Ayrıca, her ne kadar organik olsalar da, mangal kömürü kırpıntılarını ve toz olmayan, kırpıntı haldeki leonarditi inorganik gibi kullanabilirsiniz.
Organik maddeler
Şunlardan herhangi biri: Torf toprak, saf torf, cocopeat..
Gübre, bitki besini
Bonsai toprak karışımında sadece akıllı gübre uygundur. Yani minicik bilyeler halinde olan, toprakta yavaş yavaş çözülen katı bitki besini kullanın.
Karışım oranları
% 65 inorganik maddeler + %20 organik maddeler + %15 akıllı gübre.
* * *
Yukarıda bonsai sanatı nedir, nasıl bakımını yaparsınız açıklamaya çalıştım. Bonsai ile ilgili birkaç terim ve teknik hakkında kısa bilgiler verdim. Bonsai toprağını nasıl yapabileceğinizi anlatmaya çalıştım. Şimdilik sayfa içeriği bunlardan ibaret.

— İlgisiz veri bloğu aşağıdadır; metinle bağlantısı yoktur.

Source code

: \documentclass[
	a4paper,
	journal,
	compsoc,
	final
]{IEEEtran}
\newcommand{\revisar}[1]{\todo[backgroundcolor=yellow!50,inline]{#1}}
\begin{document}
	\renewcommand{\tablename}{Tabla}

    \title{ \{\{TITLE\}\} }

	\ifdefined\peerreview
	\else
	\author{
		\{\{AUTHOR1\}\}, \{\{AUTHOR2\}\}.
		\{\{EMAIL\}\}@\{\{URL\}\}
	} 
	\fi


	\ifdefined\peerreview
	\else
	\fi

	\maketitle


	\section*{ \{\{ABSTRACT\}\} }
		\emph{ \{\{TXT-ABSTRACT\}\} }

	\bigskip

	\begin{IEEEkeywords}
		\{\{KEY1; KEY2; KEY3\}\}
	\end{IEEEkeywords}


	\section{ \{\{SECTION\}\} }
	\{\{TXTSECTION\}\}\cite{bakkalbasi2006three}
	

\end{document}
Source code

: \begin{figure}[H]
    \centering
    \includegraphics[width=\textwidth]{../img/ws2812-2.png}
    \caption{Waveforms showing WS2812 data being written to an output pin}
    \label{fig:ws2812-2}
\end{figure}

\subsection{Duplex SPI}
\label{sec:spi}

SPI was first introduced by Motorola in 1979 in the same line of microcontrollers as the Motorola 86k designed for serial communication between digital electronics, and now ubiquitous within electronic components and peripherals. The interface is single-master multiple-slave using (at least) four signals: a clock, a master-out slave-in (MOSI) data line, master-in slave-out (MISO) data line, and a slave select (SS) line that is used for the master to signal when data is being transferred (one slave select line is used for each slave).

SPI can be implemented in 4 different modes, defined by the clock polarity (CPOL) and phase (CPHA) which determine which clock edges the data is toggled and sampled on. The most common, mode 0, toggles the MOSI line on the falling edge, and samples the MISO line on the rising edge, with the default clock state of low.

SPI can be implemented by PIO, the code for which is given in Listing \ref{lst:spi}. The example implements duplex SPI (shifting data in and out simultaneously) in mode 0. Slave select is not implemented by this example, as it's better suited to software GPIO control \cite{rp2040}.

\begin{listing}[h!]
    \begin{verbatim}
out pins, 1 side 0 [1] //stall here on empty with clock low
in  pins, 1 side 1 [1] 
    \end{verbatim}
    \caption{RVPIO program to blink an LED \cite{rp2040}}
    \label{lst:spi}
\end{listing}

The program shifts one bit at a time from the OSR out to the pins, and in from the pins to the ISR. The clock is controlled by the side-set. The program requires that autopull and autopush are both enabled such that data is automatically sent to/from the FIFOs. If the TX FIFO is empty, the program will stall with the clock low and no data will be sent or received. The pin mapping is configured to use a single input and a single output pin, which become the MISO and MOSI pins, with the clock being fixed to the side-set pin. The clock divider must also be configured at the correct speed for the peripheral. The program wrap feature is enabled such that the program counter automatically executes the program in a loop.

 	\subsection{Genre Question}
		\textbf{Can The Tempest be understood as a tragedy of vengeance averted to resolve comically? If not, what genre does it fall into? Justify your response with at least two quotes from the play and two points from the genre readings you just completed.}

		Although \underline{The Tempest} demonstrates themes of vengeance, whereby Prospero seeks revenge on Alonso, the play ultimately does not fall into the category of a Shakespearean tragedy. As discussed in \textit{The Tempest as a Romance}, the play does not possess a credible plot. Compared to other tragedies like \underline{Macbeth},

Merhaba. Bonsaileri çok seviyorum ama biraz araştirdikca hevesim kaçiyor. Evimde çekirdekten yetiştirdiğim limonum var. Sizce şekilli budama yaparsam bonsai adayi olabilir mi?
***
Elbette olabilir. Hem hevesiniz kaçmasın. Neredeyse her bitkiden bonsai olur.
Bonsai ye pek özenmemekdeyim fakat yer darlığı sebebiyle saksılarda yetiştirilen meyve ağaçlarına her tür için önerilenden daha kısa boylu tutulsa olabilir mi? Bonsailikde asıl zor olan estetik kısmı mı yoksa boy ile köklerin birbirine olan oranını tutturmak mı zor? Estetiğe önem vermeyecek olursak meyve ağaçlarının tavsiye edilenden daha kısa boyda yetiştirmek için neye dikkat etmek lazım?
***
Bonsaide estetikten ziyade sanat önemlidir. Gerçek bonsai sanatında bu iş kapalı mekanlarda yapılmaz. Zira bitki tam doğal şartlarda olmak ve doğa ile mücadeleye devam ediyor olmak zorunda. Gerisi ustaya kalmış. Ve elbette bulunulan yerin iklimine uygun türler üzerinde çalışılır. Sizin amacınıza göre ayrı bir sayfa var. Lütfen oraya bakın. Başka sorunuz olursa o sayfaya yazın: ⇒ Meyve veren cüce ağaç yetiştirmek
Kısa bir zaman önce bonsai zeytin ağacı hediye geldi. Yayvan, taş, altı delik olmaya bir saksıda. Yaprakları kuruyup dökülmeye başladı. Yeni bir saksıya geçmeli mi? Saksının altını delsem yeterli olur mu? Bu kadar az toprak yeterli mi? Kısaca nasıl bakmalıyım? teşekkür ederim.
***
Küçük fidanlara bonsai demek yanlış. Ayrıca fidan olup olmadığı da şüpheli. Yani köksüz bir zeytin dalını hiçbir şekilde saksı vazifesi görmeyecek bir şeye iliştirip hediyelik eşya diye satmış olabilirler. Anlattığınıza göre ölüyor. Acilen o şeyden kurtarıp normal bir toprakla gerçek bir saksıya dikin ve tamamen dışarıda açık havada tutun. Eğer filizlenirse eylüle kadar dışarıda tutmaya devam edin. Bol bol direkt güneş ve hava akımları alması şartıyla salonlarda yetiştirilebilir. Ama önce yaşamaya başlaması lazım. Şimdilik dışarıda ve yine şimdilik çok az güneşli bir yerde tutun.